Record Expansion Business Volume
Kinaxis reported a 14% growth in ARR, both as reported and in constant currency, alongside a 16% increase in SaaS revenue, or 17% in constant currency. The company achieved record expansion business volume for the first quarter, demonstrating its robust growth trajectory.
Strong Profitability and EBITDA Margin Growth
The company’s adjusted EBITDA rose by 46%, with the margin reaching 25%. This marks the third consecutive quarter of delivering Rule of 40-plus performance, a key indicator combining SaaS revenue growth and adjusted EBITDA margin.
Successful New Customer Acquisitions
Kinaxis successfully added several new customers, including Sun Pharma, Workwear Outfitters, Delta Faucet Company, Demant A/S, and Veolia. Notably, the company also signed one of the world’s largest companies in the semiconductor ecosystem, highlighting its expanding market presence.
Gartner Recognition
Kinaxis was recognized as a leader in the 2025 Gartner Magic Quadrant for Supply Chain Planning Solutions for the 11th consecutive time, underscoring its industry leadership and innovation.
Successful Partnerships and Innovations
The company announced a new partnership with Infor, focusing on mid-market discrete manufacturing companies, and a collaboration with Databricks to enhance data integration and AI adoption, showcasing its commitment to innovation and strategic growth.
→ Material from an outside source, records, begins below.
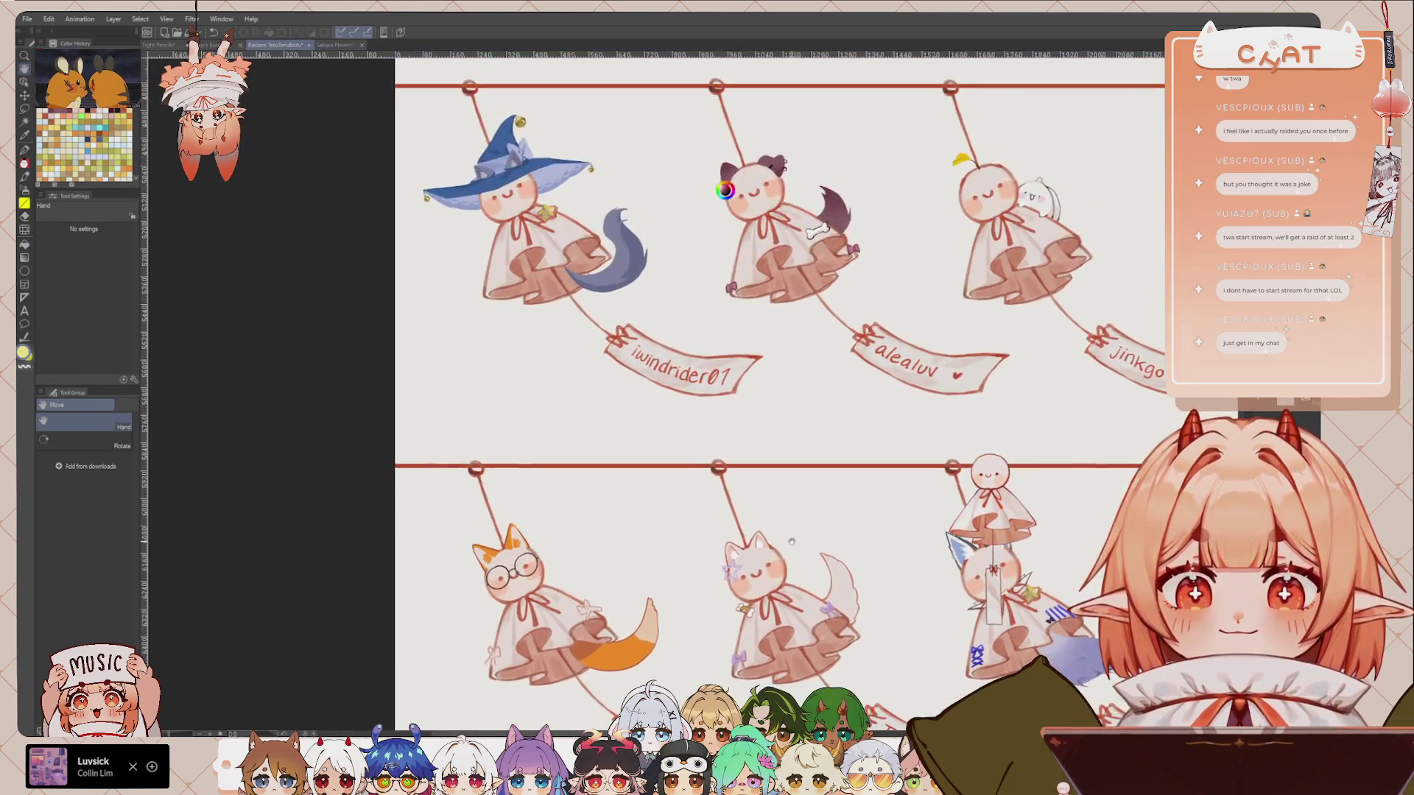
mouse_move(1105, 309)
mouse_down()
mouse_move(930, 466)
mouse_move(560, 464)
mouse_up()
mouse_move(625, 347)
mouse_down()
mouse_move(838, 344)
mouse_move(639, 328)
mouse_up()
Strong Pipeline and Conversion Rates
Kinaxis reported higher conversion rates and a healthy pipeline, with a focus on large enterprise cohorts, indicating strong future growth potential.
Professional Services Revenue Decline
Professional services revenue decreased by 3% to $33.3 million, primarily due to a strategic shift to move services work to partner networks, reflecting a change in business strategy.
Volatile Macro Environment
The company expressed caution regarding the macroeconomic environment, particularly concerning global tariffs and exchange rate fluctuations, which could impact future performance.
Forward-Looking Guidance
Kinaxis maintained all guidance elements for the year, with ARR growing by 14% and SaaS growth at 16%, or 17% in constant currency. The company achieved a significant increase in adjusted EBITDA by 46%, with a margin of 25%. It highlighted a strong new business pipeline and balanced ARR growth from both new and existing customers, alongside successful partnerships and industry recognition.
In summary, the Kinaxis earnings call painted a picture of robust growth and strategic expansion, tempered by caution regarding external economic factors. The company’s strong financial performance, new customer acquisitions, and strategic partnerships underscore its positive trajectory, despite challenges in the macroeconomic landscape.